Most industrialists, however, adhered to the established pattern of building moderate-sized water-powered mills at the falls of a river or creek. A few of these rural mills operated slightly larger facilities; for example, the Sweetwater Factory in Campbell County developed into an industrial village of more than 1,000 people in 1860. Towns not as well endowed with waterpower, such as Milledgeville, Macon, Madison, and Greensboro, experimented with steam-powered cotton factories, with varying degrees of success. The steam-powered factories in Madison and Greensboro went broke in the 1850s, while those in Milledgeville and Macon survived to serve the Confederacy.
Unfortunately, the expectation for profits by Georgia’s industrial investors proved unrealistic. The return of agricultural prosperity increased labor and material costs for the factories and severely reduced their profitability. Also, so many of the new factories were producing the same range of coarse thread and cloth that prices soon fell. The textile industry was entering a period of increasing international competition, and improved rail transportation allowed northern manufacturers to compete more successfully with factories within the state. The combination of overproduction and stiffer competition eliminated profits for most of the factories.
By 1853 factory construction ground to a halt, and the ensuing shakeout of the industry eliminated many of the underfinanced or poorly conceived projects. As a result, the 1860 federal census enumerated only thirty-three factories in Georgia. The failed expectations of profits during the 1850s soured Georgia’s investors, large and small alike, on factories for years to come. However, although investment in textile mills ceased, investment pertaining to overall industrialization proved more resilient, and many capitalists diversified their industrial holdings. Some entered other manufacturing fields, such as papermaking. Some created financial services, like insurance companies, to stabilize the risks of industrial manufacture. Others created industries ancillary to ongoing textile industrialization, such as bobbin mills and foundries.

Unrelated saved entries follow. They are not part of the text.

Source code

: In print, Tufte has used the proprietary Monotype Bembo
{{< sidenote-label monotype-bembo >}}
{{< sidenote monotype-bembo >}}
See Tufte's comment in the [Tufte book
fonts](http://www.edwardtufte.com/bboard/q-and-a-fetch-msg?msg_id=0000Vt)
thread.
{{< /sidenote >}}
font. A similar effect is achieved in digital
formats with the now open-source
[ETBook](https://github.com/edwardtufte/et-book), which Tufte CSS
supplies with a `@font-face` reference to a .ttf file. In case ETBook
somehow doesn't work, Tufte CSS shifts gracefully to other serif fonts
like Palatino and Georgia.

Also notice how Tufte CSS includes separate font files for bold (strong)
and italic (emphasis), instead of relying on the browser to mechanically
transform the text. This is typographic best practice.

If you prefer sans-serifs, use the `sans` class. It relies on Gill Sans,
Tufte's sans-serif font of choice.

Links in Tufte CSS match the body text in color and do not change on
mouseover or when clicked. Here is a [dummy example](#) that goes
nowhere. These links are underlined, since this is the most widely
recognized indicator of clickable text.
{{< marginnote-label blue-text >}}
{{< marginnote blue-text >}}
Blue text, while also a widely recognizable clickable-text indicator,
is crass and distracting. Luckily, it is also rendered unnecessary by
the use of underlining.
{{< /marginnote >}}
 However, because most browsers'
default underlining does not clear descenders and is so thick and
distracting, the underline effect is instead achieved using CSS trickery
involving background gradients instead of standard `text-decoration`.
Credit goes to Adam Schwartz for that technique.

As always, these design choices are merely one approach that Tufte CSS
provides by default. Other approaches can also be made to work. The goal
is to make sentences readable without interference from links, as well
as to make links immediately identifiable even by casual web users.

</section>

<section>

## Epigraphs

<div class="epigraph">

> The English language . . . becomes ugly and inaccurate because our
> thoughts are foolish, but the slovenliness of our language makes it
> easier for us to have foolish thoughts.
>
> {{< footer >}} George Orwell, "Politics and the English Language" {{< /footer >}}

The thirty-year cycle of boom and bust in Georgia’s antebellum textile industry proved that the success of southern textile mills was inversely related to long-term trends in the price of cotton. When agriculture suffered, mill building flourished. When agricultural profits rose, Georgia’s textile industry floundered. Georgians rationally pursued profits in both agriculture and industry but were mindful of market forces and the history of risks in each area. Nonetheless, despite the setbacks of the late antebellum period, the industrial facilities and expertise developed by Georgians before the war contributed to the Confederacy’s logistical ability to fight a truly modern war for four years against the industrial behemoth of the North.